What you are asked to do ▸ Write the next part of the review of Postmodernity and Univocity below, beginning right after its final sentence.

Page text ▸
+---+

Thursday, January 22, 2015

Review of Postmodernity and Univocity

Here are my thoughts on a recent book.

Postmodernity and Univocity: A Critical Account of Radical Orthodoxy and John Duns Scotus

For sale here.

The author is Daniel Horan, OFM. His website is here. He is a graduate student in systematic theology at Boston College. The author is not a specialist in Scotus, but a member of the same order trying to exonerate Scotus' name.

Previously reviewed by Peter J. Leihart here.

The book is not a general discussion of Radical Orthdoxy, but, as is obvious from the title, focuses on RO's appropriation of Scotus, or what Horan calls the "Scotus story". The book is roughly divided in three parts. 1. Summarizing what RO claims about Scotus, 2. summarizing the critique of Radical orthodoxy by Richard Cross and Thomas Williams, 3. and a historical-critical discussion of univocity.

+---+

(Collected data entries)
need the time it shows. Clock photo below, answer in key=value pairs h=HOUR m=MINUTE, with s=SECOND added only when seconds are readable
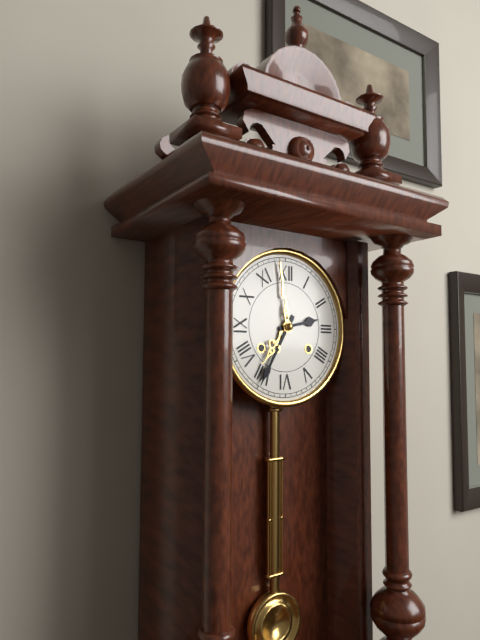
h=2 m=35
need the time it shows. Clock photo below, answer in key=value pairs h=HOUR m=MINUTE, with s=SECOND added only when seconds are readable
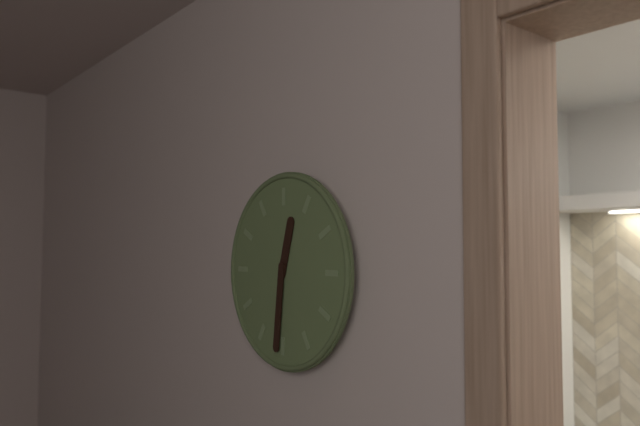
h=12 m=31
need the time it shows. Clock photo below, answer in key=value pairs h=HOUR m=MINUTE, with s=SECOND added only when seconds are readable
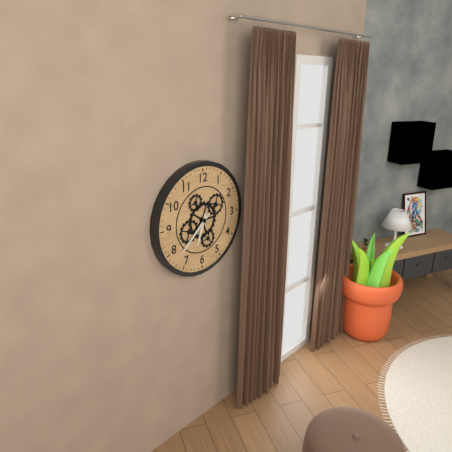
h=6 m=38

+---+

Task answer ▸
It was somewhat of a drag to read the first part, though not owing to the fault of the author, since I have read the originals, and the RO claims are so outrageous. But the author, whose own blood seemed to be up at times, did not fall into polemic. He noted RO's reliance on non-existence passages, strange methods of citation, and so on. Although the main storytellers for RO's Scotus are Milbank and Pickstock, Horan covered all the minor characters in the tapestry as well, even though they are largely derivative. The end of this section of Horan's book was quite valuable. For not only did he treat RO proper, but he also went through some of the more recent popularizers of the Scotus story, some of whom we have encountered on this blog: Brad Gregory and Robert Baron, and a bishop or two, for example. Horan shows that these derivative writers add nothing at all to the conversation, but simply cite RO as their source.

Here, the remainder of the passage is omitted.